When we wrote programs back in the 1970s, we took the trouble to check for agreement between numbers and nouns. If someone wrote a program that output "1 minutes", let alone "1 hours 1 minutes", they would have been mocked for it.
I don't care how many languages your software has to work in, Microsoft: how hard can it be to find the right word to match an ordinal?!
9:58am on Wednesday, 16th September, 2020:
It's bore-you-with-playing-cards time again!
This is a standard Dondorf Club Karte pattern deck but with illustrated aces representing Europe, Asia, Africa and the Americas. As you can see, they're quite pretty.

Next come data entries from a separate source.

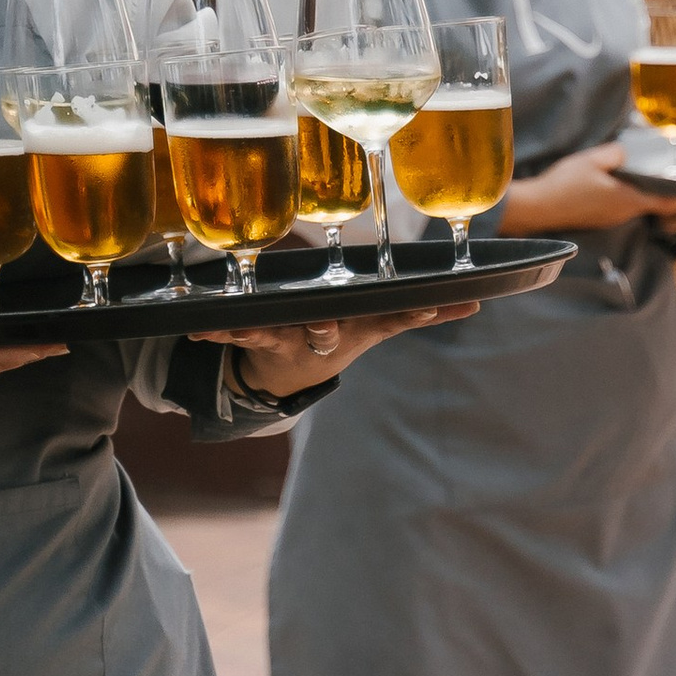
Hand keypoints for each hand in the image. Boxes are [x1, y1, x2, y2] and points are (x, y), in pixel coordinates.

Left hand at [236, 303, 477, 397]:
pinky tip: (199, 331)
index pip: (389, 321)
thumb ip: (421, 313)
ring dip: (258, 334)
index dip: (409, 317)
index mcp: (357, 328)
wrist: (293, 373)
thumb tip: (475, 302)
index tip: (426, 311)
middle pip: (328, 331)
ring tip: (240, 330)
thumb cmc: (339, 334)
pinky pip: (237, 334)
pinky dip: (217, 333)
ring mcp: (289, 340)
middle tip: (325, 325)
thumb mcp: (379, 326)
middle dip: (326, 328)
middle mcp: (324, 336)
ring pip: (276, 335)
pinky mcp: (259, 338)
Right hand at [498, 144, 675, 236]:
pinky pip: (626, 205)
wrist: (537, 208)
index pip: (668, 203)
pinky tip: (632, 183)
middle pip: (657, 205)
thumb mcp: (593, 160)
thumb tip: (629, 152)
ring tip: (666, 179)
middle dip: (675, 196)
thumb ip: (617, 154)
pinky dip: (636, 195)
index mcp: (629, 201)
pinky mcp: (600, 216)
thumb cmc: (564, 185)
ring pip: (641, 205)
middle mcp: (625, 213)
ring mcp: (612, 217)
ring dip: (655, 195)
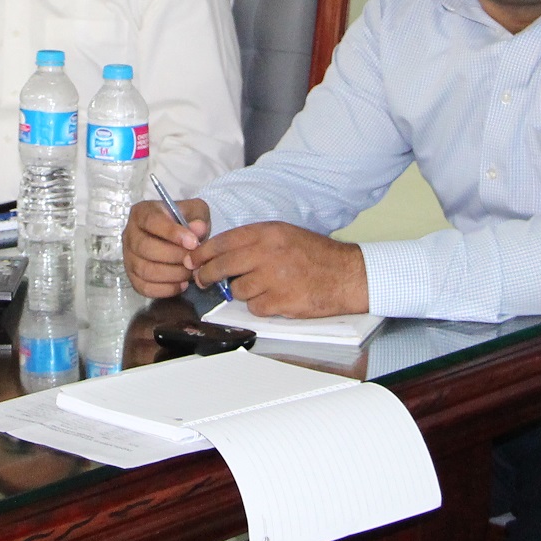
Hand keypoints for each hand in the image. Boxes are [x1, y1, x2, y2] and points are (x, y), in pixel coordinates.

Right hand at [124, 197, 207, 298]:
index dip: (171, 232)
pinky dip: (165, 289)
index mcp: (142, 213)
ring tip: (190, 273)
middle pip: (145, 247)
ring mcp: (128, 257)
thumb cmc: (183, 222)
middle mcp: (130, 234)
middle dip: (173, 256)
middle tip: (193, 261)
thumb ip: (198, 216)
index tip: (193, 242)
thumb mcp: (194, 211)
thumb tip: (198, 228)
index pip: (151, 221)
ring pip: (144, 269)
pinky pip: (144, 287)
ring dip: (171, 274)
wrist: (176, 238)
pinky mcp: (132, 276)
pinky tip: (182, 285)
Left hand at [190, 221, 367, 317]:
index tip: (193, 260)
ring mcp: (274, 278)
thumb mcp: (284, 235)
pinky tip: (274, 298)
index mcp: (267, 233)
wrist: (347, 274)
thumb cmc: (315, 255)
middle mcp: (268, 253)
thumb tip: (220, 253)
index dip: (202, 253)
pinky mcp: (281, 301)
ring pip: (237, 290)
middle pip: (222, 266)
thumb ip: (254, 242)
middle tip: (201, 281)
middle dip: (206, 275)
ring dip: (242, 292)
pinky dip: (260, 306)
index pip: (223, 241)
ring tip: (260, 287)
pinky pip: (255, 307)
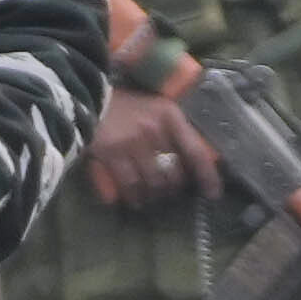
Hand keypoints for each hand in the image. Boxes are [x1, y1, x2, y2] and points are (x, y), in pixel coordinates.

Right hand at [81, 83, 207, 211]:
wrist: (87, 99)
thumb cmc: (125, 107)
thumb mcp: (155, 110)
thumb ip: (173, 131)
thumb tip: (192, 162)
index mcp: (170, 116)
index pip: (196, 151)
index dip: (207, 176)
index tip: (213, 194)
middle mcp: (155, 129)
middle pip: (174, 173)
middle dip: (173, 188)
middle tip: (167, 191)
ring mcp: (132, 142)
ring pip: (153, 183)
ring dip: (154, 195)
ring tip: (151, 197)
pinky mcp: (112, 153)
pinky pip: (130, 185)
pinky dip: (135, 197)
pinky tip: (135, 200)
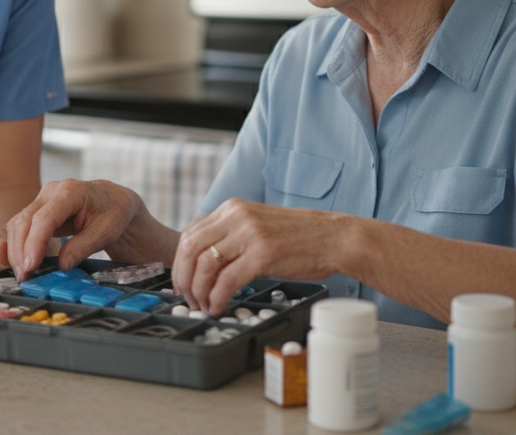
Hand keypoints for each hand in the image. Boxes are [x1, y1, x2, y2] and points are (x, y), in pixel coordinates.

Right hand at [0, 179, 142, 280]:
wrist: (111, 200)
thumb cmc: (112, 212)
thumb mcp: (106, 232)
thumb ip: (83, 247)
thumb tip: (62, 265)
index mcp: (70, 191)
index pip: (44, 218)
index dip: (34, 243)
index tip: (30, 266)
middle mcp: (50, 192)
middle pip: (24, 222)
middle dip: (20, 252)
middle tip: (24, 278)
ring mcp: (40, 200)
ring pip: (17, 225)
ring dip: (15, 252)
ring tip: (23, 276)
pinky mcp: (35, 212)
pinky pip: (18, 228)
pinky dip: (12, 246)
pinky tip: (10, 262)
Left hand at [171, 199, 347, 314]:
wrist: (335, 238)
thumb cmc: (299, 238)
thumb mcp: (257, 227)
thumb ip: (231, 238)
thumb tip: (204, 264)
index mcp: (232, 209)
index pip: (190, 233)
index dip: (180, 262)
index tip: (182, 282)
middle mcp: (237, 216)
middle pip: (190, 248)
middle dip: (183, 277)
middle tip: (187, 298)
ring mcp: (250, 234)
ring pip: (205, 265)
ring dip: (198, 291)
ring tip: (203, 305)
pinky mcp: (263, 254)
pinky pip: (227, 280)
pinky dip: (217, 298)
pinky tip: (218, 307)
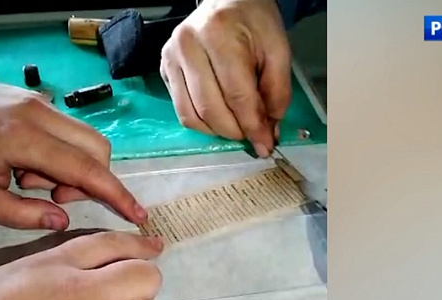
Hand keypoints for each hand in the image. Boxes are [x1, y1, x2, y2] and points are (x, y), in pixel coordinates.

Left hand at [0, 82, 146, 228]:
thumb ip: (20, 213)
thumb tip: (63, 220)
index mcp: (24, 138)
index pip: (86, 169)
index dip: (116, 194)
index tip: (138, 216)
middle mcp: (39, 113)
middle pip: (97, 147)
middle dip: (90, 179)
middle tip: (54, 197)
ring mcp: (38, 101)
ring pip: (85, 137)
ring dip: (73, 166)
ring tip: (31, 180)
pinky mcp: (34, 99)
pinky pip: (67, 130)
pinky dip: (60, 152)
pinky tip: (27, 164)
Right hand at [160, 0, 290, 156]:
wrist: (227, 0)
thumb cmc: (254, 23)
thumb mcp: (278, 50)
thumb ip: (277, 92)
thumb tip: (269, 132)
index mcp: (218, 34)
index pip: (236, 94)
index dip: (253, 125)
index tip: (266, 144)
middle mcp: (187, 45)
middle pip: (210, 108)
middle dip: (235, 131)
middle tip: (253, 136)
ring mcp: (170, 58)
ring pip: (191, 115)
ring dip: (218, 131)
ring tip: (237, 127)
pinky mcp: (164, 70)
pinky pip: (182, 111)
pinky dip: (203, 123)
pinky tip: (220, 117)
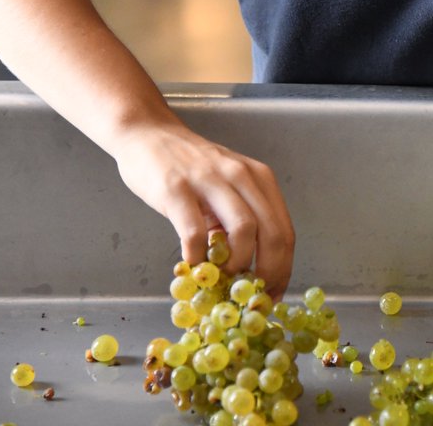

This was advertised on eBay as being from 1920, but its particular characteristics (6mm indeces, B. Dondorf Frankfurst A/M on the aces) only come together for the period 1924-1928. This means it's probably missing a joker.
There was a guy on Google+ who used to make really interesting posts, punctuated by almost daily photographs of hyenas. Eventually, I'd had enough of the hyenas and unfollowed him. I'm hoping that antique playing cards are not my hyenas...
8:50am on Tuesday, 15th September, 2020:
Next time BBC medical correspondent Fergus Walsh appears on The One Show from home, he might want to rethink his lighting arrangements.
11:15am on Monday, 14th September, 2020:
In the lead-up to the US presidential elections, even Victorian playing card accoutrements are having their say.
We have two more months of this politicking. Great.